Great Dane Price: How Much Do They Cost?
by Jessi Larson
Great Danes are large, gorgeous dogs with an excellent temperament. But does the bigger size come with a bigger price tag? When it comes to Great Dane price, here’s everything you need to know.
The initial cost for a Great Dane
Friendly and dependable, the Great Dane was originally bred in Germany to hunt boars. Today, however, it’s hard to think of this breed as a ferocious hunter given their sweet demeanor and kind nature. In fact, many people affectionately refer to them as a “gentle giant.”
The Great Dane weighs up to 180 pounds and stands up to 34 inches, so naturally, the first thing you think about is the cost. What’s the Great Dane price?
Well, it depends. First off, have you considered pet adoption? There are many beautiful Great Danes up for adoption. The cost of adopting a Great Dane ranges, usually anywhere from $300-500 to cover medical costs, food and transportation. This is an in-demand breed – in fact, it’s the 15th most popular dog in the United States according to the AKC – so there may be fierce competition at shelters, but it’s so worth it to be able to provide a home to a dog in need.
The other option is to buy a Great Dane from a breeder. The plus side is that you know exactly where the dog came from and can train him or her from the very beginning. Typically, the Great Dane price is between $600-3,000. As with all canines, show-quality dogs with fancier pedigrees will cost more. Most people, however, are just looking for a pet, and with that in mind, you can find many excellent breeders who price the Great Dane at around $1,000
Food & supplies – how much do they need?
Naturally, the next question is how much does the Great Dane eat and how much does that cost? Dollar signs are probably dancing through your head right now! It is definitely something to seriously think about since their big size comes with a big appetite. According to Dog Time, Great Danes need the following amount of food at these ages:
- Three to six months: females, 3 to 6 cups; males, 4 to 8 cups
- Eight months to one year: females, 5 to 8 cups; males, 6 to 10 cups
- Adolescents: females, 8 cups; males, 9 to 15 cups
- Adults: females, 6 to 8 cups; males 8 to 10 cups
That’s a lot of food! Let’s do the math and see how it adds up. A good-quality food brand usually costs about $30-40 for a 40 pound bag. This will last anywhere from 2-4 weeks, depending on how old your dog is.
Another thing to think about is that you’ll need extra large supplies, which of course cost more. A larger dog bed ($75-200), a larger kennel ($100-200), larger toys ($10-30), etc, etc.
Side note: If you’re looking for a comfy dog pet that fits a Great Dane just right, try out this orthopedic bed.
Health concerns that add to the Great Dane price
Such a large frame increases the chance of health issues, unfortunately. In the health department, bigger isn’t necessarily better. This breed is often ailed by “bloat and torsion,” a condition where the stomach twists on itself and traps air inside. It’s an extremely dangerous ailment that needs vet attention immediately. In fact, bloat is the number one killer of Great Danes. The cost to diagnose and treat costs $1,500-$7,500 according to Embrace Pet Insurance.
Another condition to look out for is cardiomyopathy. This is where the heart becomes dangerously enlarged. Common in all big dogs, cardiomyopathy is usually manageable with medication, which is great news but comes with a price of $500-$1,500.
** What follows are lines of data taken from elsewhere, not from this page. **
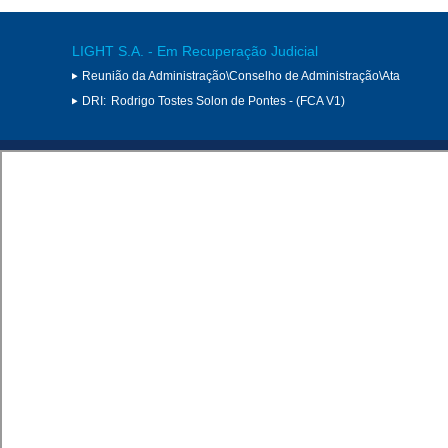
LIGHT S.A. - Em Recuperação Judicial
Reunião da Administração\Conselho de Administração\Ata
DRI:
Rodrigo Tostes Solon de Pontes - (FCA V1)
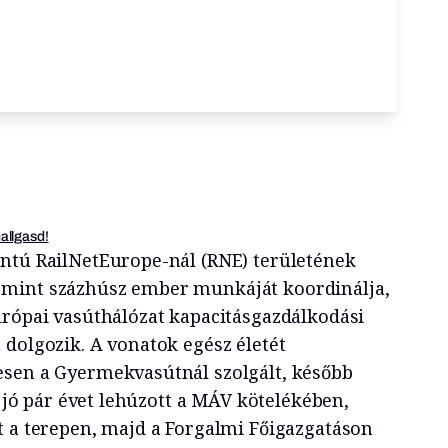
hallgasd!
ntú RailNetEurope-nál (RNE) területének
mint százhúsz ember munkáját koordinálja,
urópai vasúthálózat kapacitásgazdálkodási
 dolgozik. A vonatok egész életét
esen a Gyermekvasútnál szolgált, később
e jó pár évet lehúzott a MÁV kötelékében,
t a terepen, majd a Forgalmi Főigazgatáson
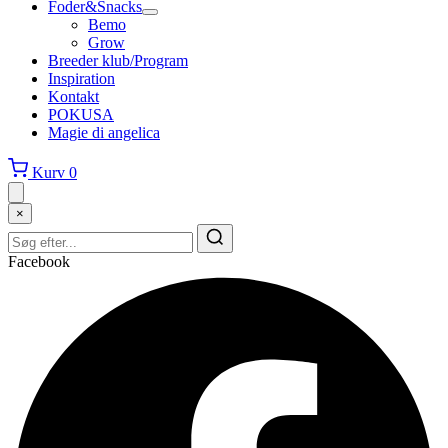
Foder&Snacks
Bemo
Grow
Breeder klub/Program
Inspiration
Kontakt
POKUSA
Magie di angelica
Kurv
0
×
Facebook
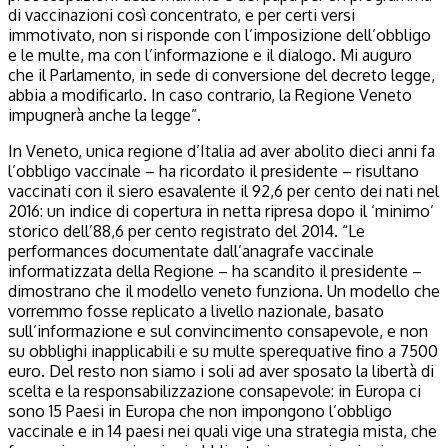
di vaccinazioni così concentrato, e per certi versi
immotivato, non si risponde con l’imposizione dell’obbligo
e le multe, ma con l’informazione e il dialogo. Mi auguro
che il Parlamento, in sede di conversione del decreto legge,
abbia a modificarlo. In caso contrario, la Regione Veneto
impugnerà anche la legge”.
In Veneto, unica regione d’Italia ad aver abolito dieci anni fa
l’obbligo vaccinale – ha ricordato il presidente – risultano
vaccinati con il siero esavalente il 92,6 per cento dei nati nel
2016: un indice di copertura in netta ripresa dopo il ‘minimo’
storico dell’88,6 per cento registrato del 2014. “Le
performances documentate dall’anagrafe vaccinale
informatizzata della Regione – ha scandito il presidente –
dimostrano che il modello veneto funziona. Un modello che
vorremmo fosse replicato a livello nazionale, basato
sull’informazione e sul convincimento consapevole, e non
su obblighi inapplicabili e su multe sperequative fino a 7500
euro. Del resto non siamo i soli ad aver sposato la libertà di
scelta e la responsabilizzazione consapevole: in Europa ci
sono 15 Paesi in Europa che non impongono l’obbligo
vaccinale e in 14 paesi nei quali vige una strategia mista, che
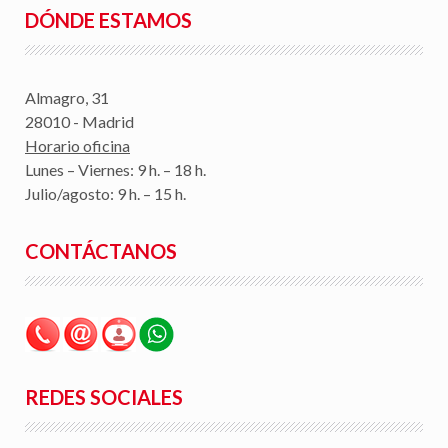
DÓNDE ESTAMOS
Almagro, 31
28010 - Madrid
Horario oficina
Lunes – Viernes: 9 h. – 18 h.
Julio/agosto: 9 h. – 15 h.
CONTÁCTANOS
REDES SOCIALES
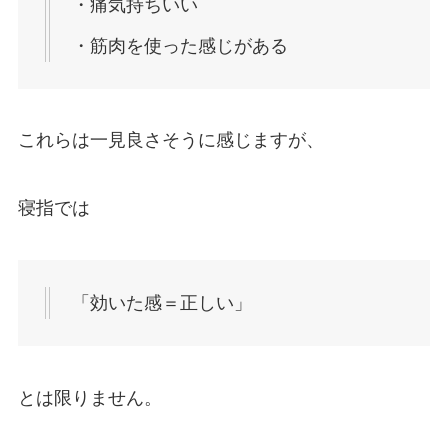
・痛気持ちいい
・筋肉を使った感じがある
これらは一見良さそうに感じますが、
寝指では
「効いた感＝正しい」
とは限りません。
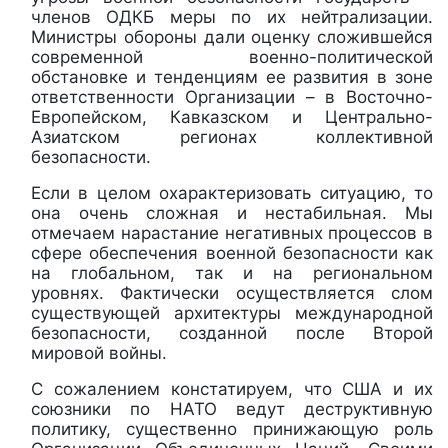
членов ОДКБ меры по их нейтрализации.
Министры обороны дали оценку сложившейся
современной военно-политической
обстановке и тенденциям ее развития в зоне
ответственности Организации – в Восточно-
Европейском, Кавказском и Центрально-
Азиатском регионах коллективной
безопасности.
Если в целом охарактеризовать ситуацию, то
она очень сложная и нестабильная. Мы
отмечаем нарастание негативных процессов в
сфере обеспечения военной безопасности как
на глобальном, так и на региональном
уровнях. Фактически осуществляется слом
существующей архитектуры международной
безопасности, созданной после Второй
мировой войны.
С сожалением констатируем, что США и их
союзники по НАТО ведут деструктивную
политику, существенно принижающую роль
Lastly, Great Dane owners also have to look out for hip displasia in their pets. Surgery to repair this malformation of the hip socket costs $1,500-5,000. Not cheap, but something that needs to be done for your pet’s health.
By no means is it a guarantee that your Great Dane will suffer from these ailments, but there is a much higher chance. If you do decide to get a Great Dane, it’s a good idea to have a healthy savings account to cover any unplanned medical expenses.
Other things to think about
Is your head spinning yet? Well, there’s one more thing to consider regarding Great Dane price. If you get a dog of this size, it’s only fair to you, your family and, importantly, your pup that you have the room. This means a bigger house and larger yard, which of course equals more moola. Also, you’ll need a vehicle that’s big enough to transport this large, lanky animal. Think a large sedan, SUV or minivan.
Why you should get a Great Dane
By and large (no pun intended), Great Danes are not the most affordable dog. The initial cost is a little on the high side, but the ongoing expenses are what will really get you. Everything traces back to the large size of the breed and how this increases costs. But, if you’ve got the room and a decent savings account, you should definitely consider this loving breed. They are elegant and beautiful creatures who are great with animals and people alike. And, surprisingly, they are pretty low maintenance and require little grooming or exercise.